I was horrified! You can’t leave a sedated patient alone! What if I choke! If I die nobody will know that I was left alone! And by this time rather than feeling sleepy I was feeling wide awake! Now I was thinking that they were going to cardiovert me while I was awake and it was gonna hurt like heck! Or they were going to have to try and calculate how much more sedative to give me on top of the sedative I’d already had and might get it wrong! I thought this was a good hospital! Now they were leaving me all abandoned! I laid there for a while – maybe five minutes or more – before the doctor returned and asked how I felt. I was a bit offy and replied that I was very wide-awake and when exactly were they planning to do this cardioversion?
She looked bewildered and replied that it had been done and it had worked first time! Now it was my turn to be bewildered because obviously I KNEW it had NOT been done! She assured me that not only had it been done but that afterwards I had been totally wide awake and fully responsive before they had left me alone to sleep off the remainder of the sedative!!!!!
Boy, was I confused! I just kept asking her over and over if it had REALLY been done (even though I had noticed right from the time when I first came to that my HR was only 78!) and she kept insisting that it had been done and I back in NSR!
She was flabbergasted that I did not remember anything and apologised for leaving me but said I had been fully compos mentis at that point. Even spookier she then said that after my previous DCCV I had talked about Italy and joined in even when asleep. I just stared at her with total suspicion and asked how she knew that. Her reply was that I had told them all about it when I woke up after this latest one! And I didn’t remember a thing about any of it.! Apparently, I was chatting 19-to-the-dozen, which sounds like me! So, when they said they would be back shortly it was after the DCCV! Weird or what!
I was discharged at 11 pm so it was a late night by the time Hubby arrived to collect me and the hour drive home.
Once again, I had emailed my EP from my bed and begged for help.

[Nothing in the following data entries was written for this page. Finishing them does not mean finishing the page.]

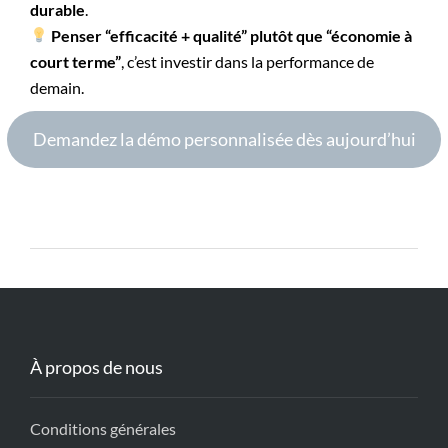
durable
.
Penser “efficacité + qualité” plutôt que “économie à
court terme”
, c’est investir dans la performance de
demain.
Demandez la démo personnalisée dès aujourd’hui
À propos de nous
Conditions générales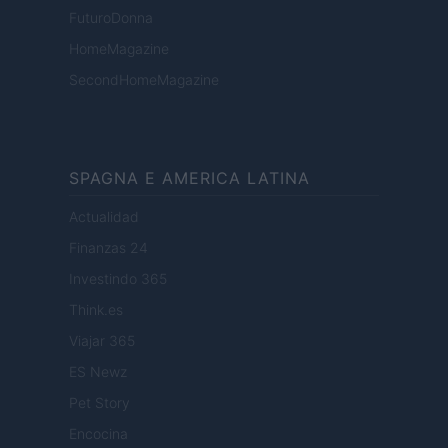
FuturoDonna
HomeMagazine
SecondHomeMagazine
SPAGNA E AMERICA LATINA
Actualidad
Finanzas 24
Investindo 365
Think.es
Viajar 365
ES Newz
Pet Story
Encocina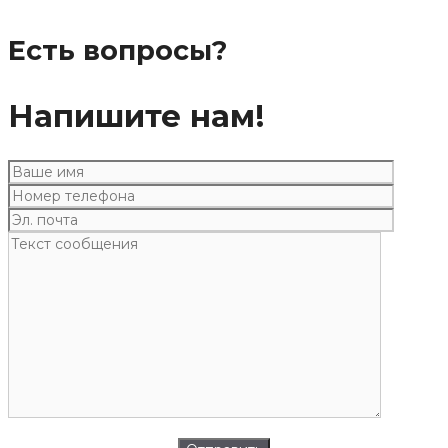
Есть вопросы?
Напишите нам!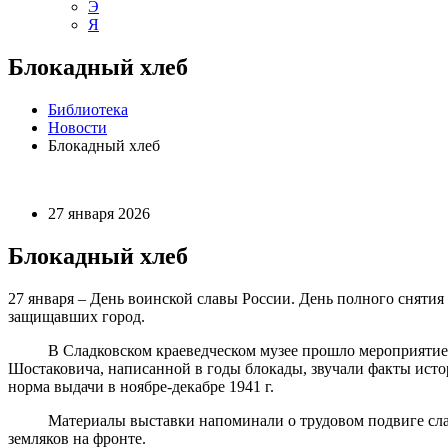
Э
Я
Блокадный хлеб
Библиотека
Новости
Блокадный хлеб
27 января 2026
Блокадный хлеб
27 января – День воинской славы России. День полного снятия
защищавших город.
В Сладковском краеведческом музее прошло мероприятие в р
Шостаковича, написанной в годы блокады, звучали факты исто
норма выдачи в ноябре-декабре 1941 г.
Материалы выставки напоминали о трудовом подвиге сладко
земляков на фронте.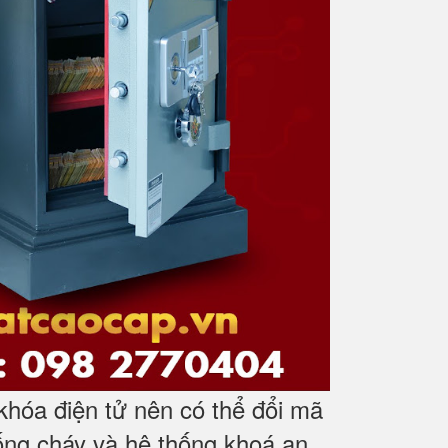
hóa điện tử nên có thể đổi mã
ống cháy và hệ thống khoá an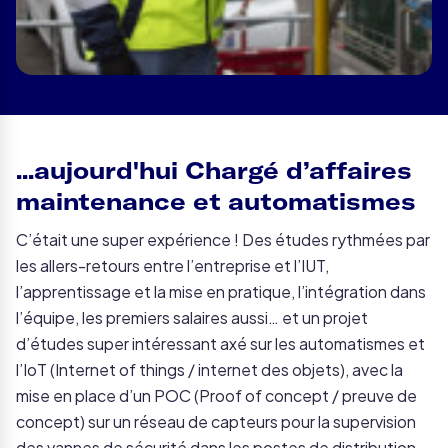
...aujourd'hui Chargé d’affaires
maintenance et automatismes
C’était une super expérience ! Des études rythmées par
les allers-retours entre l’entreprise et l’IUT,
l’apprentissage et la mise en pratique, l’intégration dans
l’équipe, les premiers salaires aussi… et un projet
d’études super intéressant axé sur les automatismes et
l’IoT
(Internet of things / internet des objets)
, avec la
mise en place d’un POC
(Proof of concept / preuve de
concept)
sur un réseau de capteurs pour la supervision
des vannes de sécurité dans les postes de distribution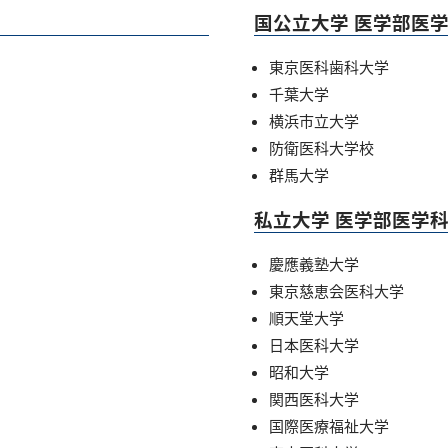
国公立大学 医学部医
東京医科歯科大学
千葉大学
横浜市立大学
防衛医科大学校
群馬大学
私立大学 医学部医学
慶應義塾大学
東京慈恵会医科大学
順天堂大学
日本医科大学
昭和大学
関西医科大学
国際医療福祉大学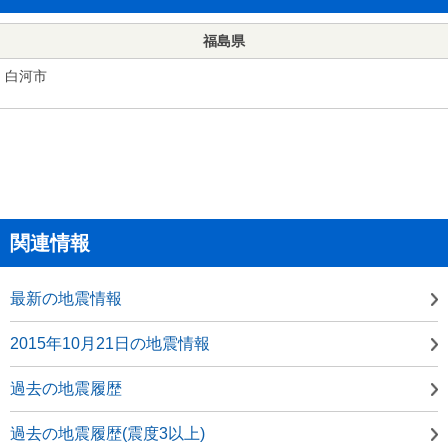
福島県
白河市
関連情報
最新の地震情報
2015年10月21日の地震情報
過去の地震履歴
過去の地震履歴(震度3以上)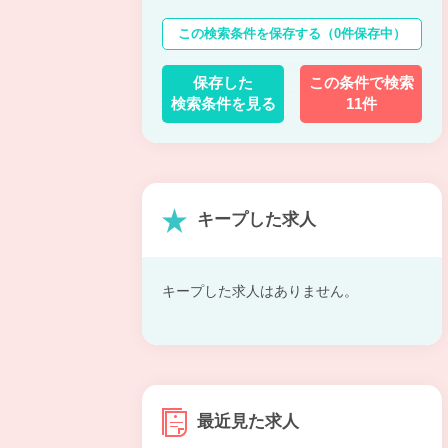
この検索条件を保存する
（0件保存中）
保存した
この条件で検索
検索条件を見る
11件
キープした求人
キープした求人はありません。
最近見た求人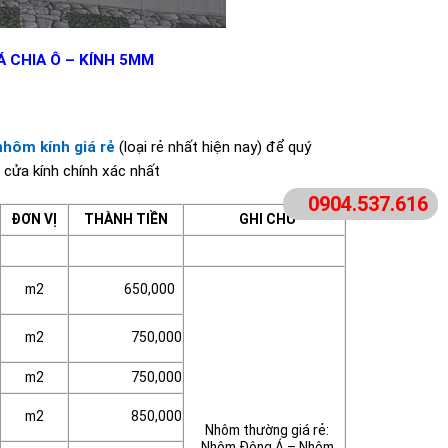
 CHIA Ô – KÍNH 5MM
nhôm kính giá rẻ
(loại rẻ nhất hiện nay) để quý
cửa kính chính xác nhất
0904.537.616
ĐƠN VỊ
THÀNH TIỀN
GHI CHÚ
m2
650,000
m2
750,000
m2
750,000
m2
850,000
Nhôm thường giá rẻ:
Nhôm Đông Á – Nhôm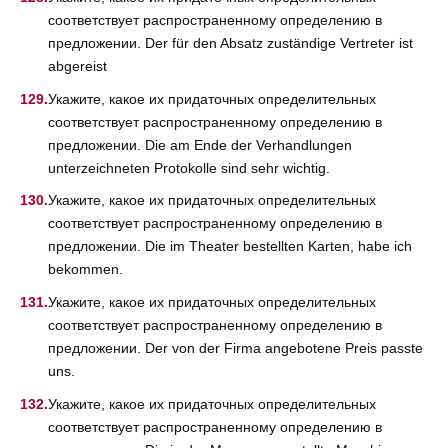
соответствует распространенному определению в
предложении. Der für den Absatz zuständige Vertreter ist
abgereist
Укажите, какое их придаточных определительных
соответствует распространенному определению в
предложении. Die am Ende der Verhandlungen
unterzeichneten Protokolle sind sehr wichtig.
Укажите, какое их придаточных определительных
соответствует распространенному определению в
предложении. Die im Theater bestellten Karten, habe ich
bekommen.
Укажите, какое их придаточных определительных
соответствует распространенному определению в
предложении. Der von der Firma angebotene Preis passte
uns.
Укажите, какое их придаточных определительных
соответствует распространенному определению в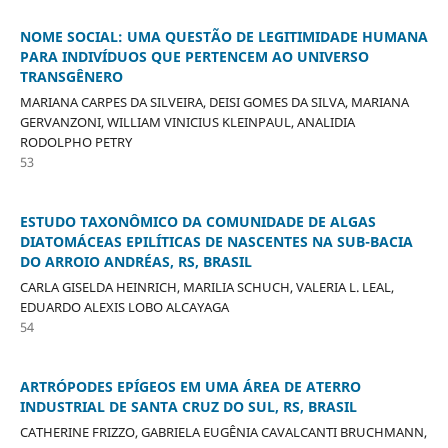
NOME SOCIAL: UMA QUESTÃO DE LEGITIMIDADE HUMANA
PARA INDIVÍDUOS QUE PERTENCEM AO UNIVERSO
TRANSGÊNERO
MARIANA CARPES DA SILVEIRA, DEISI GOMES DA SILVA, MARIANA
GERVANZONI, WILLIAM VINICIUS KLEINPAUL, ANALIDIA
RODOLPHO PETRY
53
ESTUDO TAXONÔMICO DA COMUNIDADE DE ALGAS
DIATOMÁCEAS EPILÍTICAS DE NASCENTES NA SUB-BACIA
DO ARROIO ANDRÉAS, RS, BRASIL
CARLA GISELDA HEINRICH, MARILIA SCHUCH, VALERIA L. LEAL,
EDUARDO ALEXIS LOBO ALCAYAGA
54
ARTRÓPODES EPÍGEOS EM UMA ÁREA DE ATERRO
INDUSTRIAL DE SANTA CRUZ DO SUL, RS, BRASIL
CATHERINE FRIZZO, GABRIELA EUGÊNIA CAVALCANTI BRUCHMANN,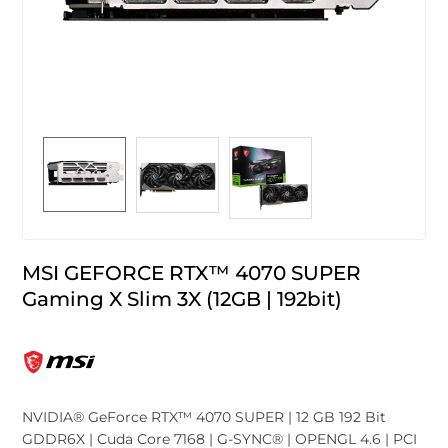
MSI GEFORCE RTX™ 4070 SUPER
Gaming X Slim 3X (12GB | 192bit)
NVIDIA® GeForce RTX™ 4070 SUPER | 12 GB 192 Bit
GDDR6X | Cuda Core 7168 | G-SYNC® | OPENGL 4.6 | PCI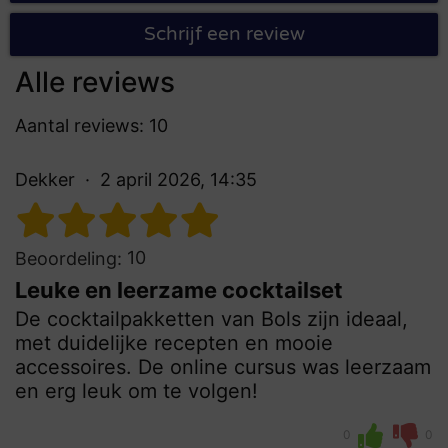
Schrijf een review
Alle reviews
Aantal reviews: 10
Dekker
2 april 2026, 14:35
10
Beoordeling:
Leuke en leerzame cocktailset
De cocktailpakketten van Bols zijn ideaal,
met duidelijke recepten en mooie
accessoires. De online cursus was leerzaam
en erg leuk om te volgen!
0
0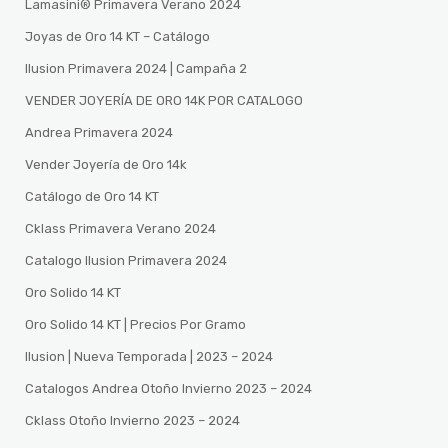
Lamasini®️ Primavera Verano 2024
Joyas de Oro 14 KT – Catálogo
Ilusion Primavera 2024 | Campaña 2
VENDER JOYERÍA DE ORO 14K POR CATALOGO
Andrea Primavera 2024
Vender Joyería de Oro 14k
Catálogo de Oro 14 KT
Cklass Primavera Verano 2024
Catalogo Ilusion Primavera 2024
Oro Solido 14 KT
Oro Solido 14 KT | Precios Por Gramo
Ilusion | Nueva Temporada | 2023 – 2024
Catalogos Andrea Otoño Invierno 2023 – 2024
Cklass Otoño Invierno 2023 – 2024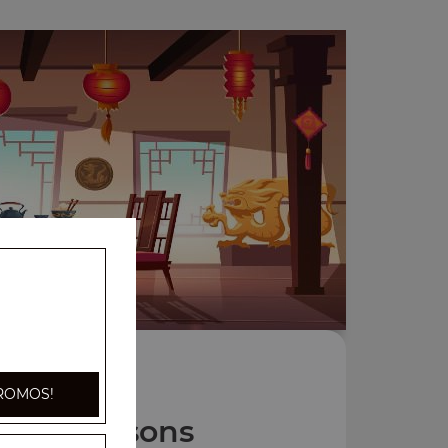
ROMOS!
Nos Boissons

The next morning, I got an email from his secretary saying the booking team would be in contact with me “shortly”. I began to get hopeful I would get my third ablation in February…
Several hours later, the Papworth booking team did call and he offered me an appointment for the following week!! So, what did I say? “OH, I’ll have to check my diary” before realising everything could be cancelled!! What an idiot! Even more shocking the ablation would be the following Monday just six days away….
Abbreviations
HR Heart Rate
EP Electrophysician (specialist in heart rhythm problems)
DCCV electrical shock to stop and restart the heart in NSR
NSR Normal Sinus rhythm
AFib Atrial Fibrillation – an arrythmia of the heart. It’s basically not going a nice regular lup-dup but rather a lup,lup, dup,lup, lup, lup, dup and in my case something like 150+ bpm, rather than my usual 50-70. Doesn’t feel good, my whole rib cage vibrates and I cannot breathe well or walk very well.